A sinceridade é uma virtude que devemos somente a nós mesmos. Praticá-la com os outros é um suicídio” (Vargas Vila).
Este autor maldito, banido da sua terra natal, foi “novelista, militante panfletário, jornalista, niilista, ateu, anticlerical e obsessivamente indignado com a palhaçada fastidiosa reinante na América Latina, principalmente com o carneirismo vergonhoso de sua política e de suas assembléias”. Seus livros foram censurados, queimados em praça pública e a Igreja ameaçou de excomunhão quem se atrevesse a lê-los.
Escritas há muito tempo, são palavras atuais pertinentes. Por exemplo, o que ele escreve sobre a sinceridade. Seja sincero e correrá o sério risco de ver decretada a sua morte social. Muitos lhe considerarão inconveniente e grosseiro; outros dirão que você padece da ingenuidade dos loucos e das crianças – os únicos que, em geral, não temem a espontaneidade – e o aconselharão a “pensar antes de falar”; dirão que seu tom de voz é ofensivo. O ser humano necessita gosta das aparências. A verdade pode ser insuportável. A mentira é o fundamento da sociedade:
“O único método reflexivo de triunfar é a mentira; a verdade é espontânea e irreflexiva; por isso leva sempre à derrota; ninguém se salvou por dizer uma verdade; todos os vencedores o foram pelo poder de uma mentira…”“A mentira é o estado natural do homem. Na mentira vivemos, pela mentira gozamos e é do seio generoso da mentira que extraímos as únicas gotas de mel que adoçam a vida. A mentira é a esmola dos céus, nela vibra a bondade suprema, é ela que dá força ao espírito para não desfalecer, não morrer, não fechar as asas e cair dos céus exóticos do sonho sobre a terra miserável.”“A verdade é de tal maneira odiosa aos homens, que quando mencionam uma, a colocam na boca de um louco como Hamlet. E é para provar sua loucura que este diz uma verdade.”
Se a verdade deve ser socialmente dissimulada, talvez Vargas Vila esteja certo quando define a amizade como uma:
“… forma de comércio entre os homens, máscara de Aristófanes sob a qual se gesticula à vontade; consórcio de duas vaidades, junção de duas mentiras sob qualquer interesse sempre bastardo (…) a hipocrisia é o laço que une os homens em sociedade: no dia em que imperasse a franqueza, se destruiriam uns aos outros como os soldados de Cadmos.”
Quantos de nós estamos dispostos a assumir os riscos de dizer aos nossos amigos e pessoas amadas o que realmente pensamos?
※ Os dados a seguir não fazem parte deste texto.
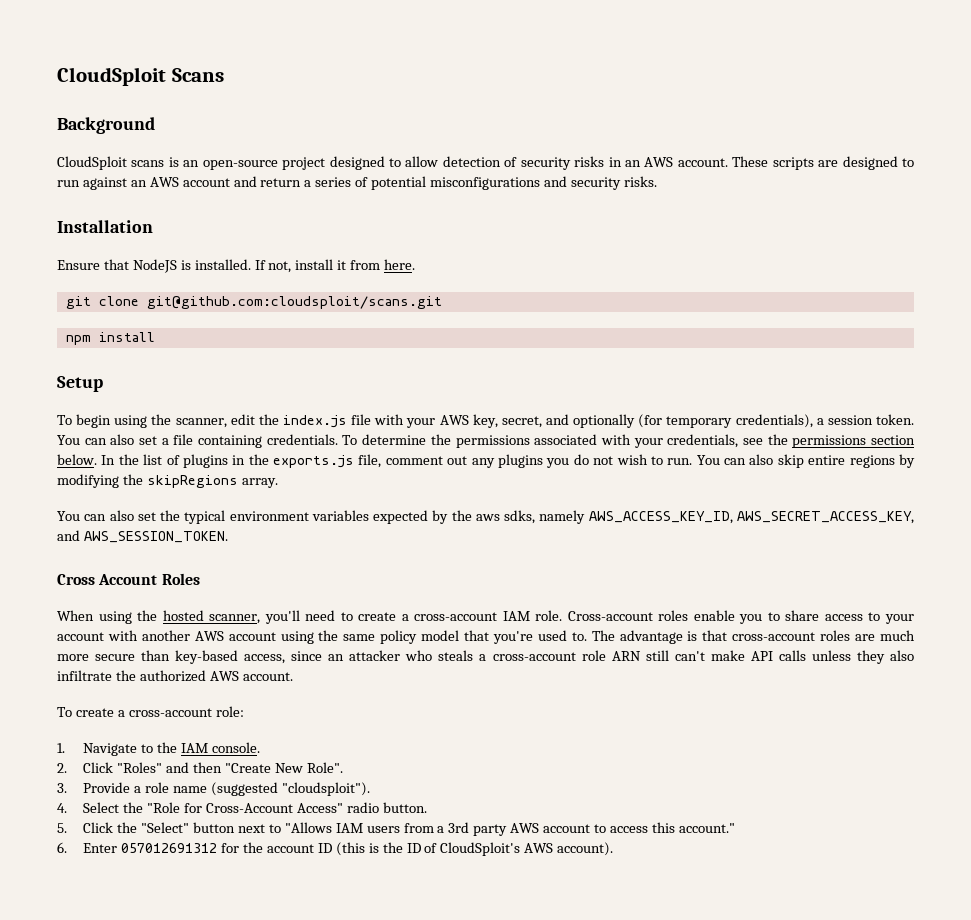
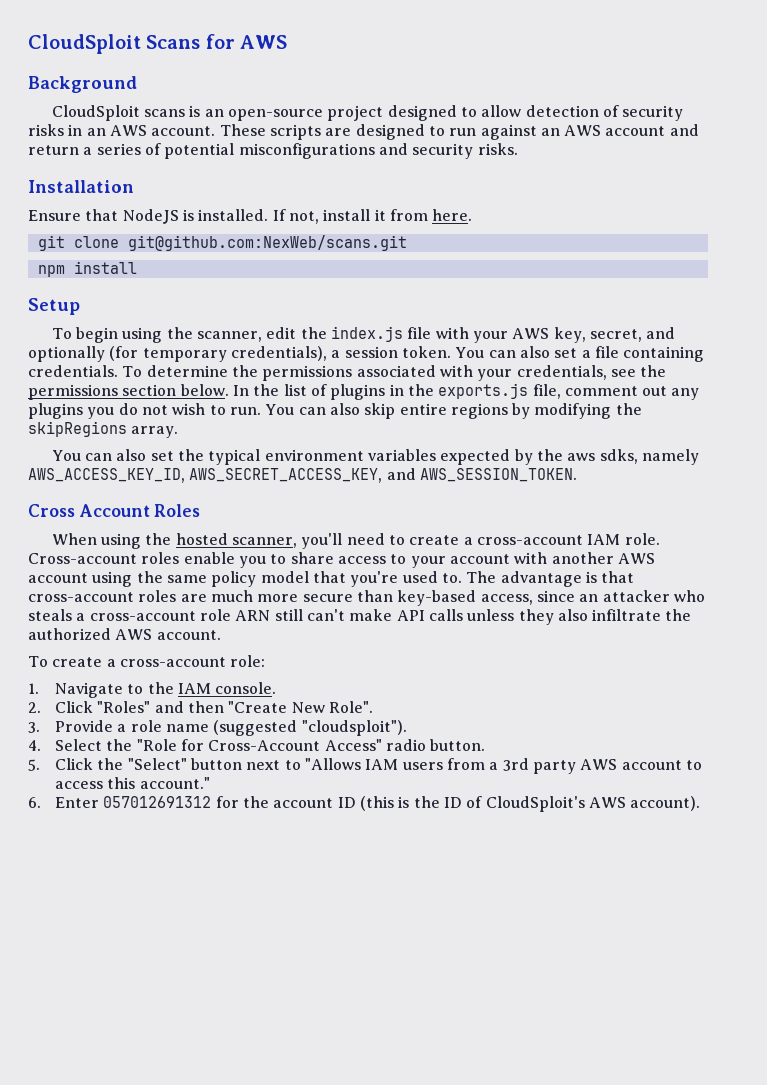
(224, 75) none -> [205,34,288,49] for AWS
[146,296,442,309] git@github.com:cloudsploit/scans.git -> [127,235,407,251] git@github.com:NexWeb/scans.git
Somos capazes de ouvir o que sinceramente pensam sobre nós? Quantas amizades, casamentos, etc. resistem à sinceridade? Talvez por isso preferimos nos enganar mutuamente, como se pisássemos em cristais sem assumirmos o risco de quebrá-los.
“Assim falou Vargas Vila”. Resta escandalizar-se ou suspender os preconceitos e refletir sobre o significado das suas palavras. Se não tememos a sinceridade, temos algo a aprender. Afinal, se atentarmos bem para o nosso cotidiano, talvez nos assustemos em perceber que as palavras de Vargas Vila, por constrangedoras que pareçam, servem bem para pensar o indizível, aquilo que não temos coragem de pronunciar.